From Natchitoches to Crowley, from Ouachita to Allen Parish, from art and music to legal advocacy and civil rights, so many powerful women have carved the spaces and places we fill today. The book Louisiana Women: Their Lives and Times, edited by Janet Allured and Judith F. Gentry, contains these stories and so many more.
In 1909, the first National Women’s Day was held to honor the women who protested in 1908 against their working conditions as garment workers. Next year, in 2020, we’ll celebrate the centennial of the 19th Amendment. It is so hard to comprehend that we’ve only had the right to vote for 100 years. That’s within the lifetime of most of our grandmothers. May we all express that right as we vote on elected offices each and every year. Despite our great strides and despite the fact that we comprise 51% of our state’s population, only 15% of our legislators are women.

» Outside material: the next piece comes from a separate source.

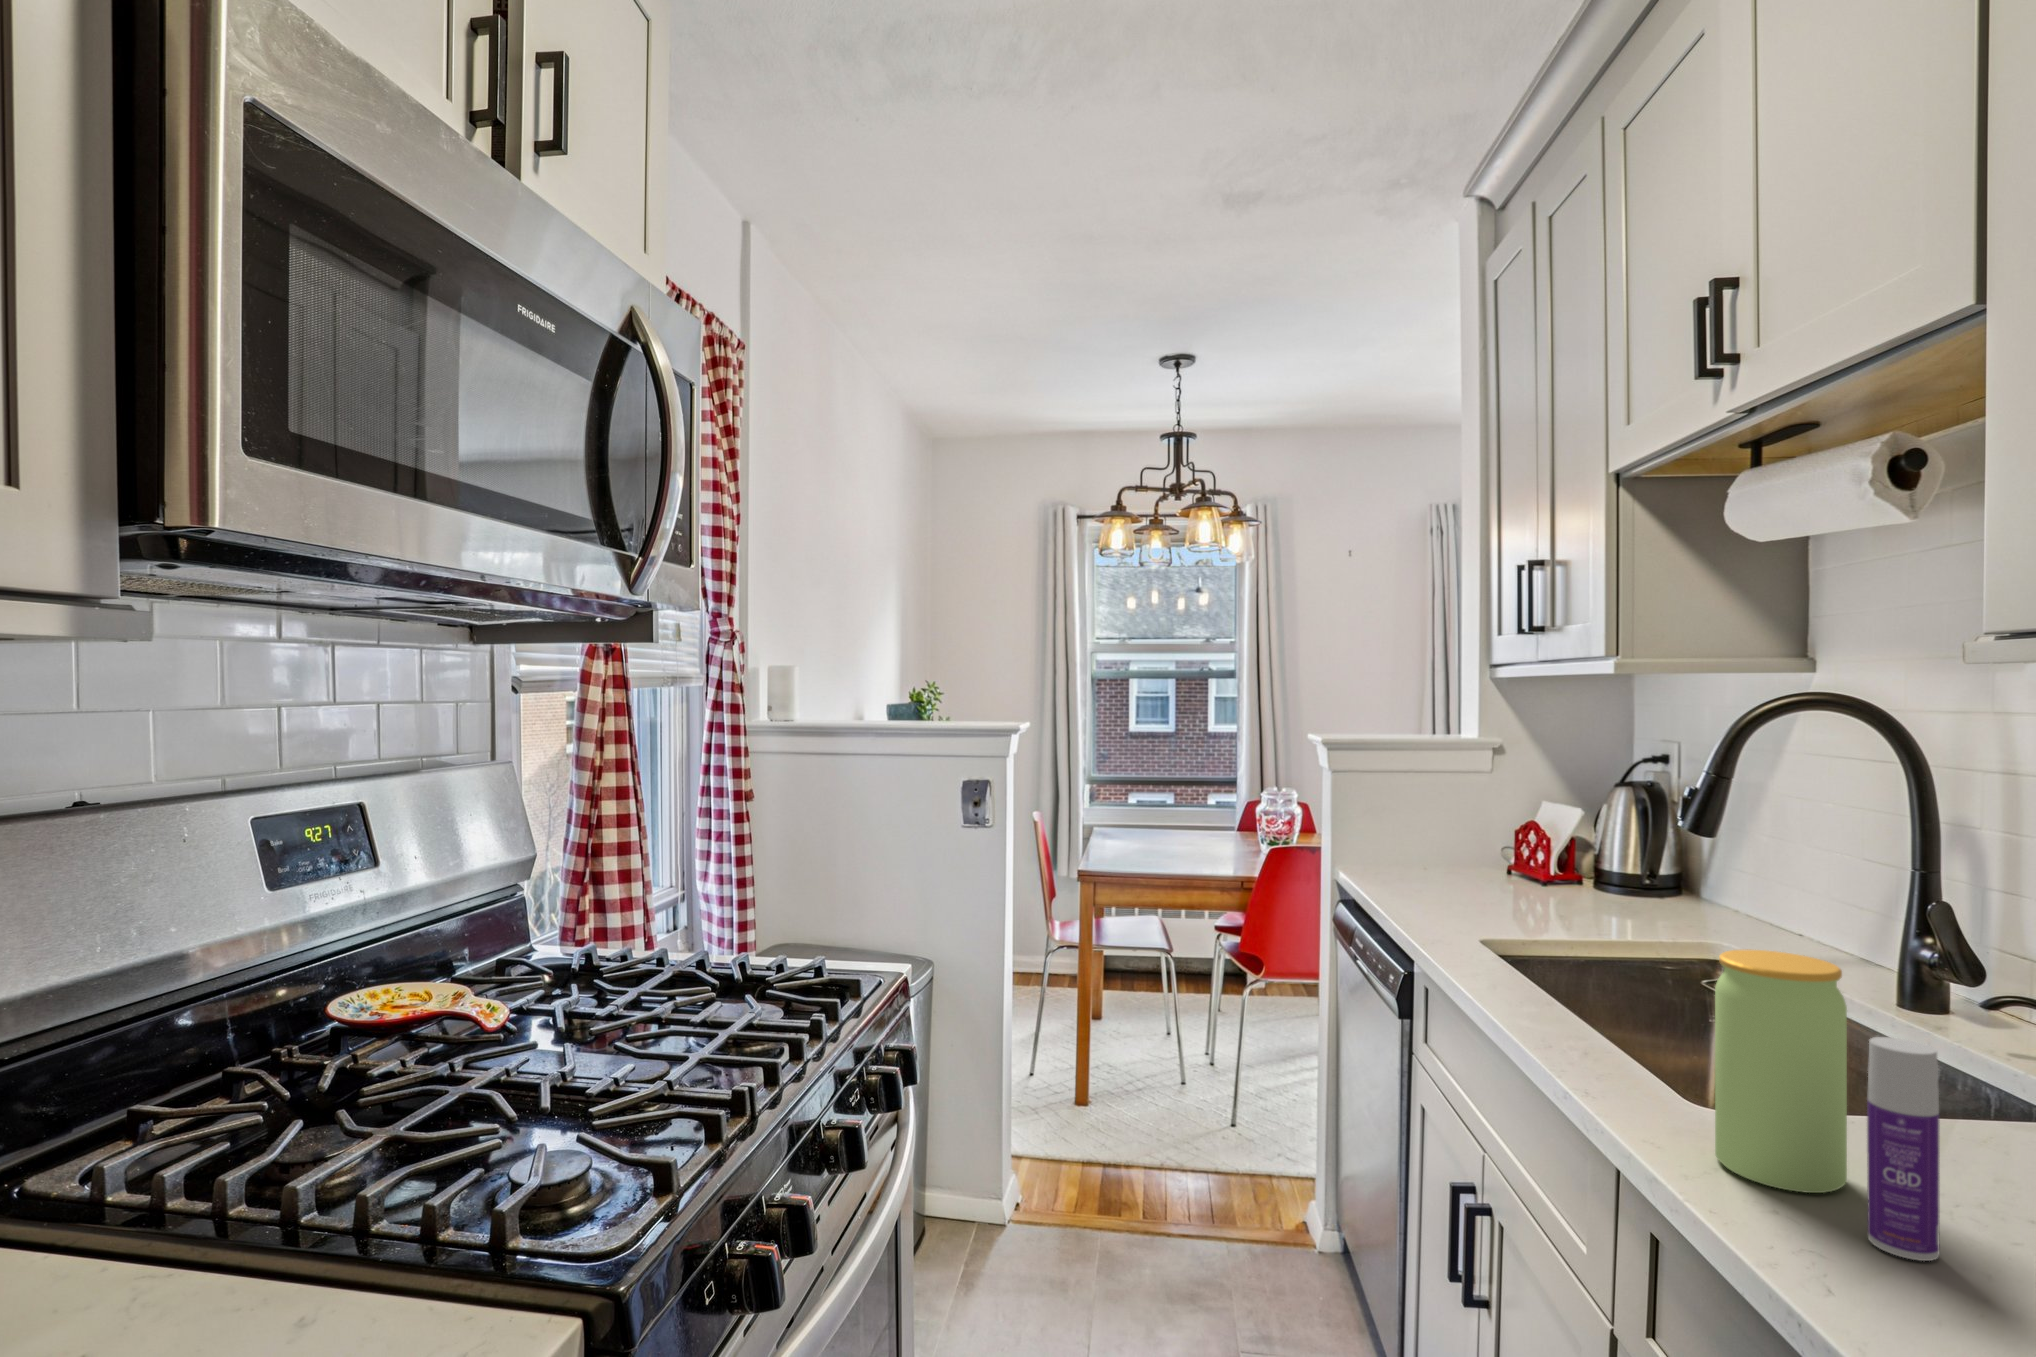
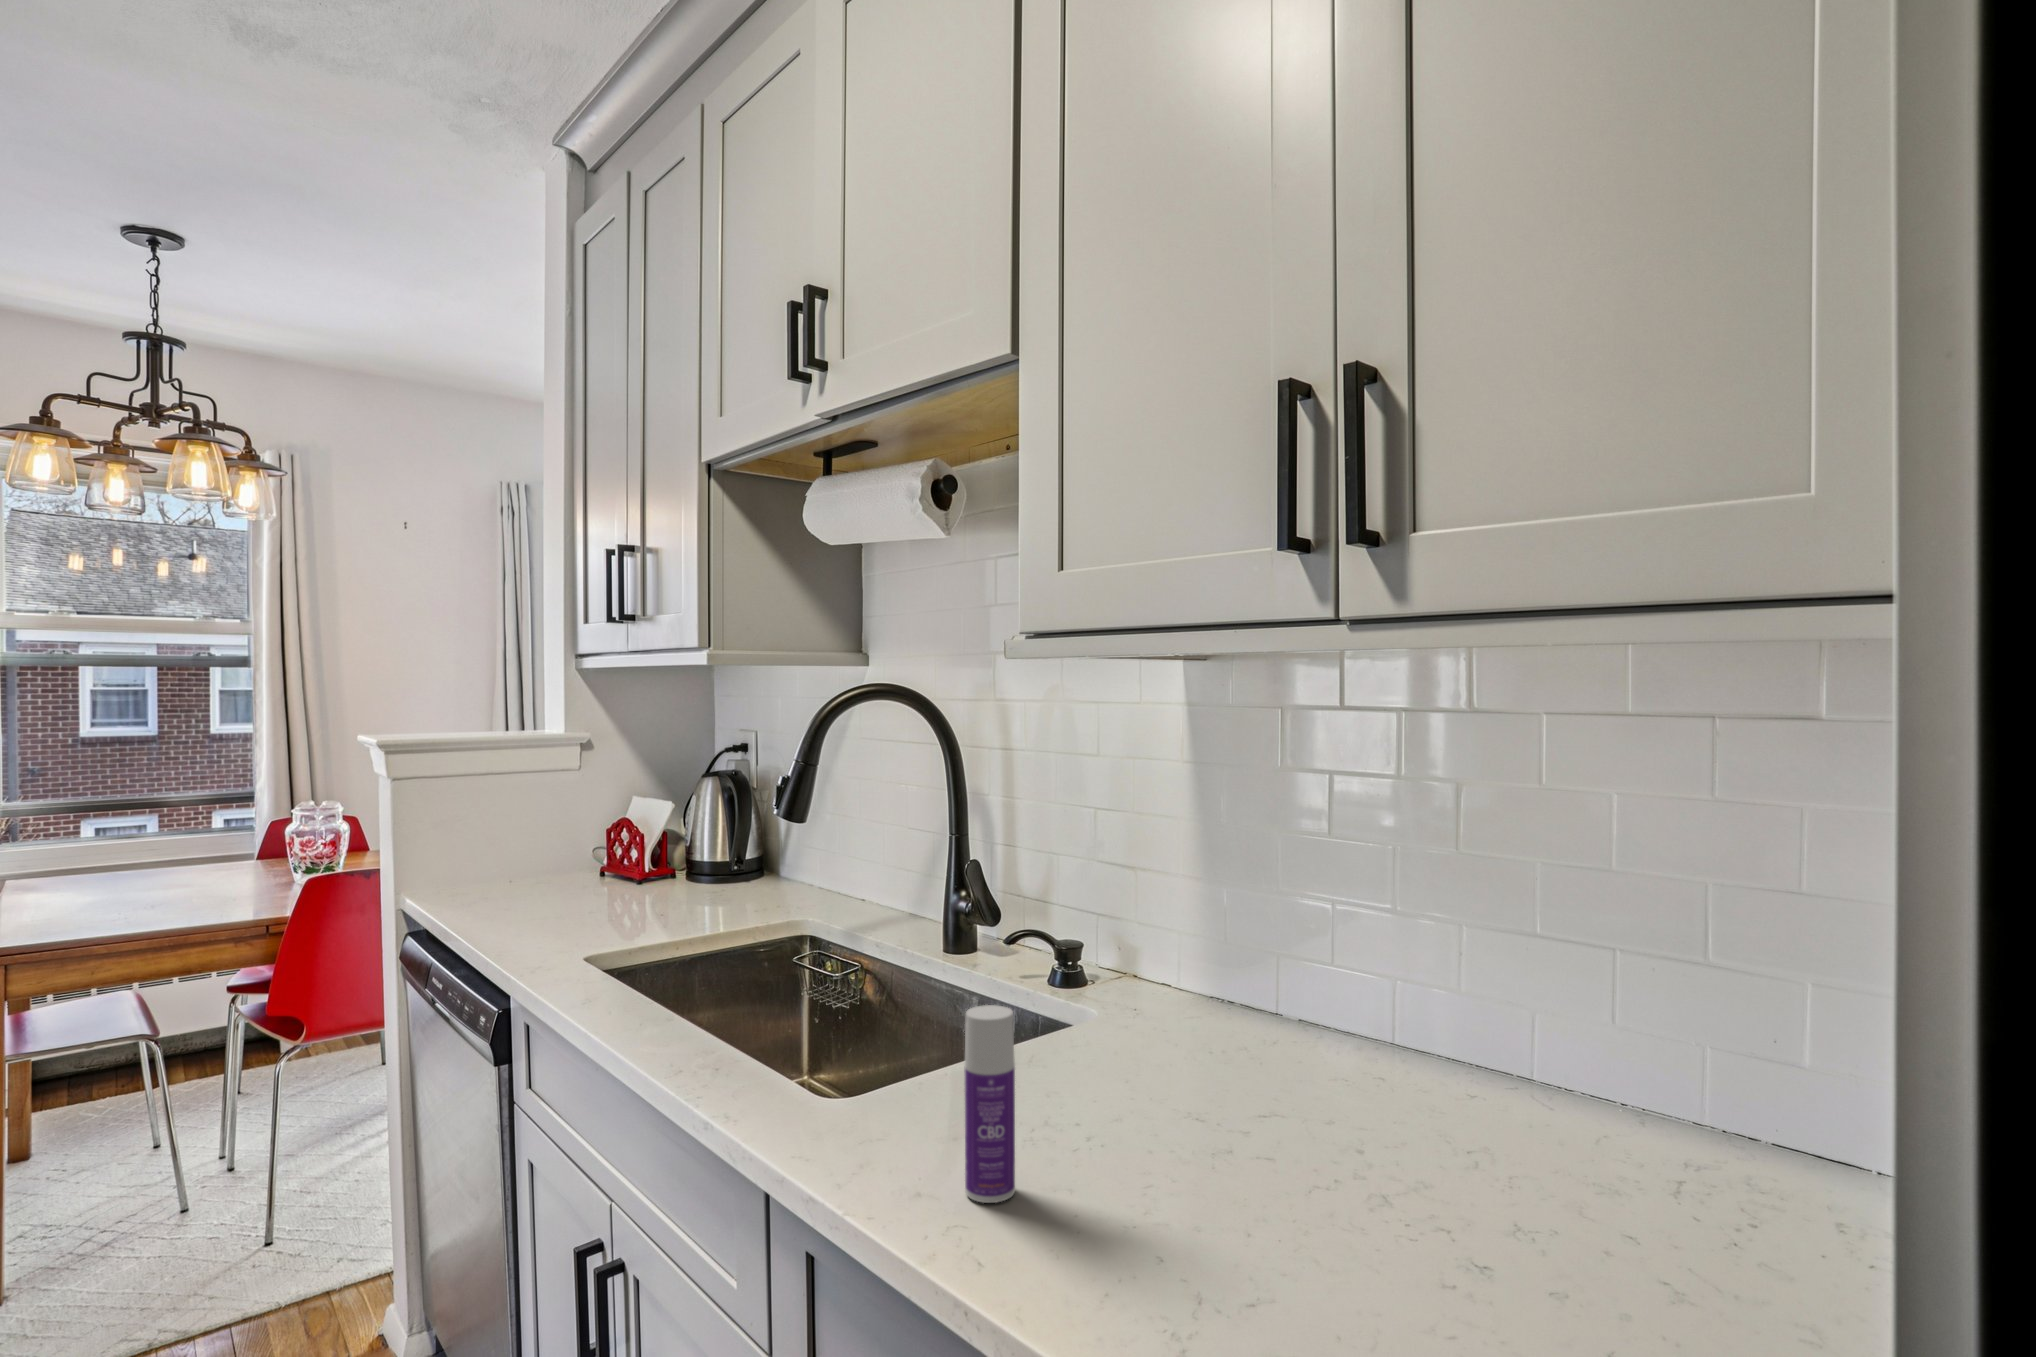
jar: present [1715,949,1847,1193] -> none [836,939,941,1168]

You know that saying, “nothing about us without us?” There are many Louisiana women running for legislative seats this year. There are also plenty of other ways women are seeking to lead: on local boards and councils, as grassroots advocates and on statewide boards and commissions, to name a few.
The Louisiana Women’s Policy and Research Commission identified several priority areas this year: Equal pay for equal work, raising the minimum wage, paid family leave, freedom from violence and sexual harassment, improving maternal health and birth outcomes, encouraging women to enter STEM fields, improving access to affordable and quality childcare, and improving access to reproductive, contraceptive, substance use and mental health services. In every one of these areas strong women have brought us to where we are today, and strong women will continue to form new links to that collaborative chain.
So, women’s history isn’t just about the past: we continue to create it. Whether you choose to make your mark through a career or volunteerism or through giving your children (or someone else’s children) a safe, stable nurturing environment, you are a link in our chain. May we always remember that we aren’t in it alone, that there are strong women on either side of our history.